### Directive
Starting at the line containing "Which series has" and ending with the final line of the listing below, set out those lines as a numbered list, leaving out blank lines and pictures.

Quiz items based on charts

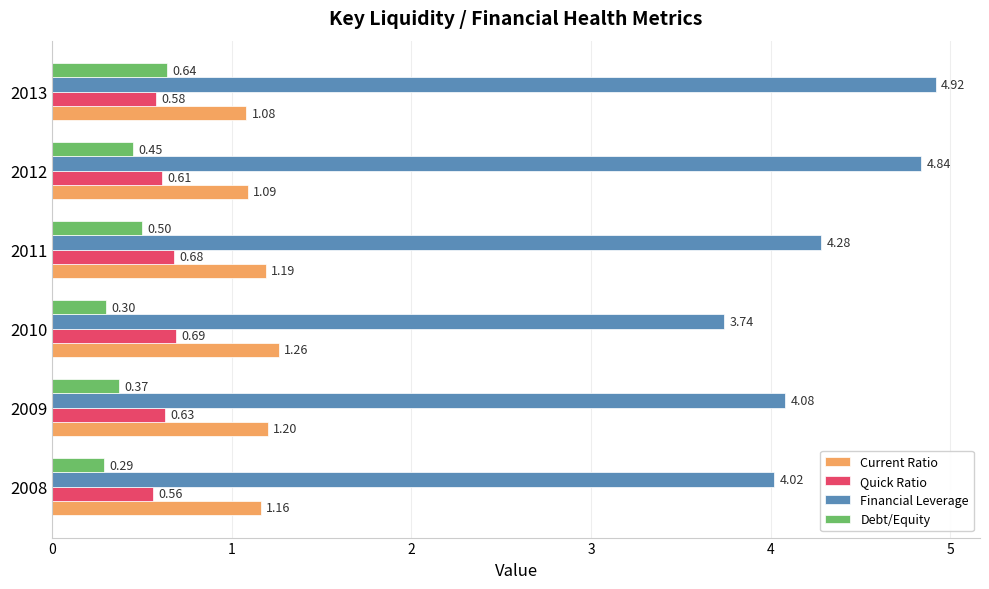

What is the difference between the maximum and minimum values in the Current Ratio series?

0.2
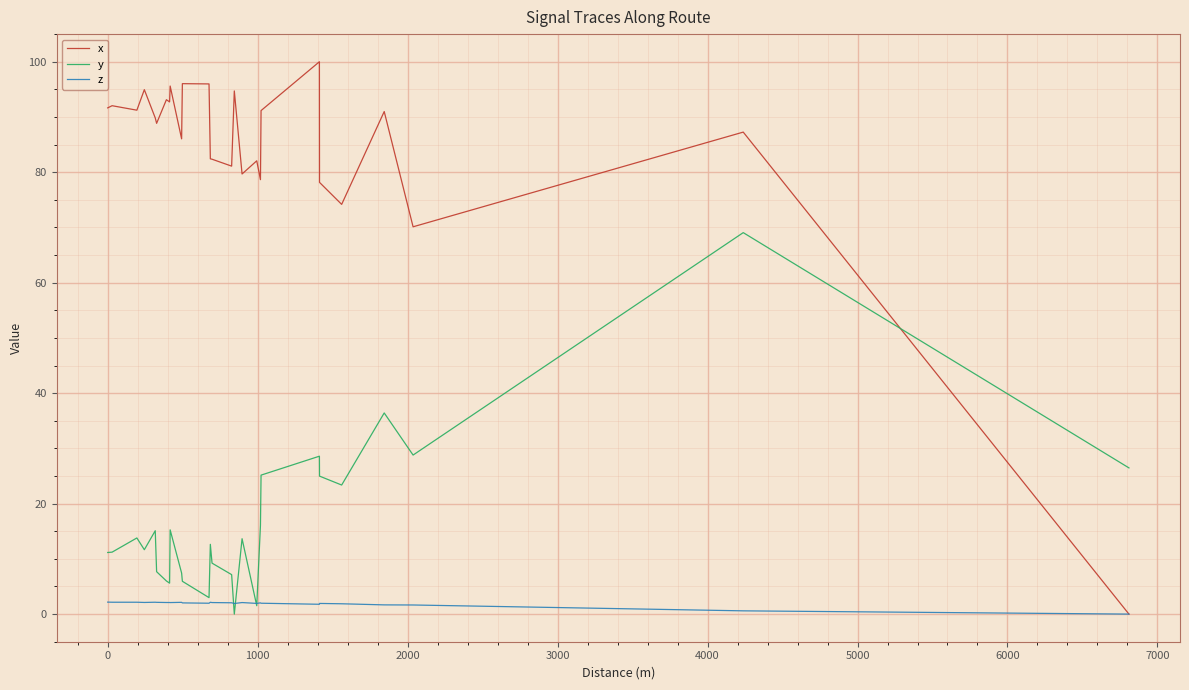

Which series has the largest range (max minus min)?

x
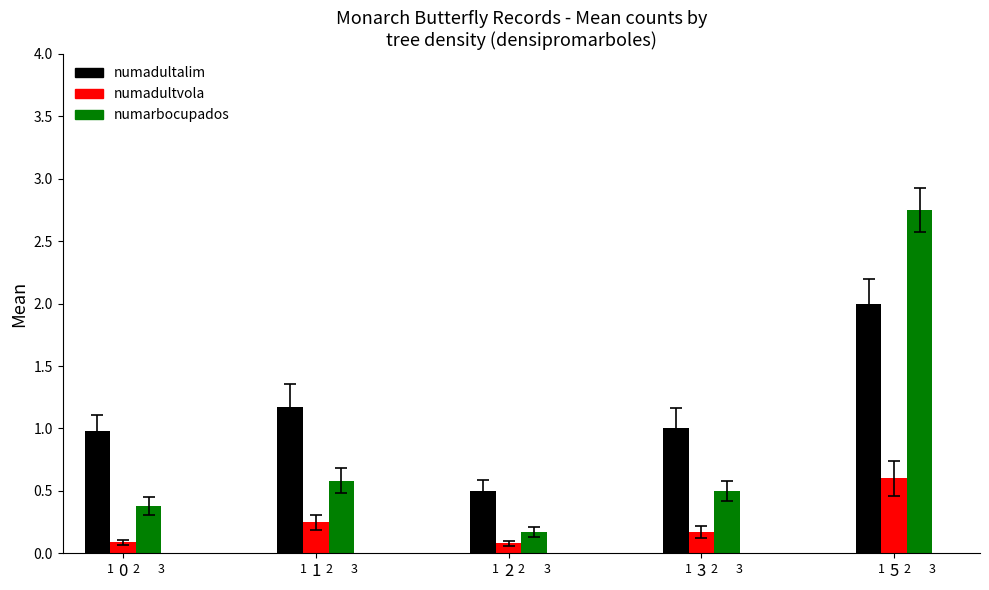

Rank the series at 1 from highest to lowest value.

numadultalim, numarbocupados, numadultvola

### Output of the task
1. Which series has the largest range (max minus min)?
2. x
3. Rank the series at 1 from highest to lowest value.
4. numadultalim, numarbocupados, numadultvola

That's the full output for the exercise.